Bar 2, Bar 4: Złoto dla Zuchwałych

Wywiad z Dodą

-Dlaczego nazywasz się „Doda Elektroda”?
-Bo jestem taka elektryczna i energetyczna. A ludzi, którzy mi podpadną, mogę kopnąć prądem!

-Twój zespół nazywa się Virgin, czyli dziewica, płyta ma tytuł „Bimbo”, czyli dziwka… To coś znaczy?
-Niektórzy tak o mnie myślą. Dałam taki tytuł, by zagrać im na nosie.

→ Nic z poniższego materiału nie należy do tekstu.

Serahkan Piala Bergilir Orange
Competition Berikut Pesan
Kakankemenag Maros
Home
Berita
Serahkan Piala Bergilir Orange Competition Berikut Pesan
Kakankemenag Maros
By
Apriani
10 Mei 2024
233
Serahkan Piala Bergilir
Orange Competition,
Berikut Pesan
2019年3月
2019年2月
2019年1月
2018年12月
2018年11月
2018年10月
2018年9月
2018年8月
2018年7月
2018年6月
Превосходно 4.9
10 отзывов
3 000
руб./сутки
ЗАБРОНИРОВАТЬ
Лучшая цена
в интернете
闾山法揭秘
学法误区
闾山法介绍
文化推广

-Były powody, by tak Cię określać?
-Nie. Po prostu zachowuję się bezpośrednio i lubię chodzić w krótkich spódniczkach. Śmieję się z tego, jak niektórzy ludzie potrafią być prości i prymitywni! Oceniają po pozorach. Nie będę zalewać się z tego powodu łzami, bo uważam się za wartościową osobę.

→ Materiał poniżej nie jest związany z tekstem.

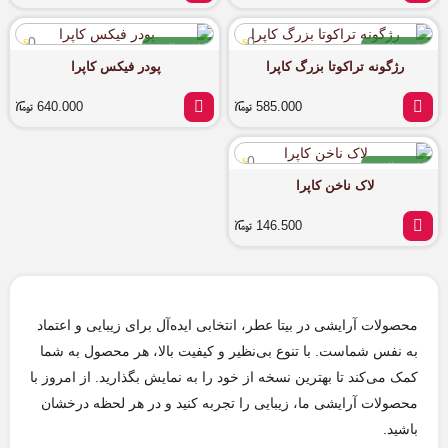
0
0
اورجینال
اورجینال
رژگونه تراکوتا بزرگ کاپرا
پودر فیکس کاپرا
آماده ارسال
آماده ارسال
640.000
585.000
0
اورجینال
لاک ناخن کاپرا
آماده ارسال
146.500
محصولات آرایشی در بیتا عطر، انتخابی ایده‌آل برای زیبایی و اعتماد
به نفس شماست. با تنوع بی‌نظیر و کیفیت بالا، هر محصول به شما
کمک می‌کند تا بهترین نسخه از خود را به نمایش بگذارید. از امروز با
محصولات آرایشی ما، زیبایی را تجربه کنید و در هر لحظه درخشان
باشید.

-A pornograficzny teledysk, który nagrałaś z Radkiem Majdanem?
-Po prostu wzięliśmy kamerę cyfrową do pokoju i nagrywaliśmy swe uniesienia. Na płycie będzie wersja soft.

-Podobno niektórzy widzieli też całe 3-godzinne nagranie, na którym wszystko widać!
-Istnieje coś takiego?! Nic o tym nie wiem! Jak zwykle jako ostatnia dowiaduję się o swojej własnej d…

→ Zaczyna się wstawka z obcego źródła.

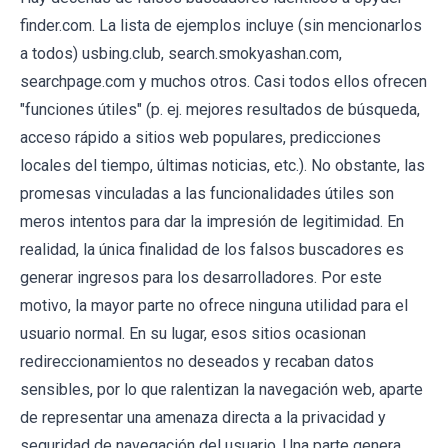
finder.com. La lista de ejemplos incluye (sin mencionarlos
a todos) usbing.club, search.smokyashan.com,
searchpage.com y muchos otros. Casi todos ellos ofrecen
"funciones útiles" (p. ej. mejores resultados de búsqueda,
acceso rápido a sitios web populares, predicciones
locales del tiempo, últimas noticias, etc.). No obstante, las
promesas vinculadas a las funcionalidades útiles son
meros intentos para dar la impresión de legitimidad. En
realidad, la única finalidad de los falsos buscadores es
generar ingresos para los desarrolladores. Por este
motivo, la mayor parte no ofrece ninguna utilidad para el
usuario normal. En su lugar, esos sitios ocasionan
redireccionamientos no deseados y recaban datos
sensibles, por lo que ralentizan la navegación web, aparte
de representar una amenaza directa a la privacidad y
seguridad de navegación del usuario. Una parte genera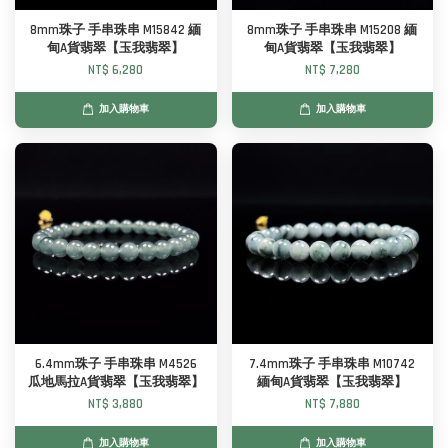
8mm珠子 手串珠串 M15842 緬
8mm珠子 手串珠串 M15208 緬
甸A貨翡翠【玉我翡翠】
甸A貨翡翠【玉我翡翠】
NT$ 6,280
NT$ 7,280
加入購物車
加入購物車
6.4mm珠子 手串珠串 M4526
7.4mm珠子 手串珠串 M10742
瓜地馬拉A貨翡翠【玉我翡翠】
緬甸A貨翡翠【玉我翡翠】
NT$ 3,880
NT$ 7,880
加入購物車
加入購物車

-Nie boisz się, że pojawi się w internecie?
-Wtedy zażądam odszkodowania. Pójdę do sądu i kupię samochód i dom w Portugalii.

-A masz taki ukryty plan?
-Kto wie…

-Czy to prawda, że idąc do „Baru” powiększyłaś sobie biust?
-Jakbym miała dla „Baru” powiększać sobie piersi, to bym miała chyba silikonowy mózg! W „Barze” mogę wypić trzy piwa więcej, a nie pokazywać trzy razy powiększone piersi…

-Duże są?
-Nie narzekam. 75D.

-Twój Radek to szczęściarz!
-Bardzo kocham mojego Radzia. Jest świetnym bramkarzem na boisku i ekstrastrzelcem w łóżku! Właśnie przyjechał do mnie na weekend. Tak się wybzykam, że aż będą mi skakać uszy!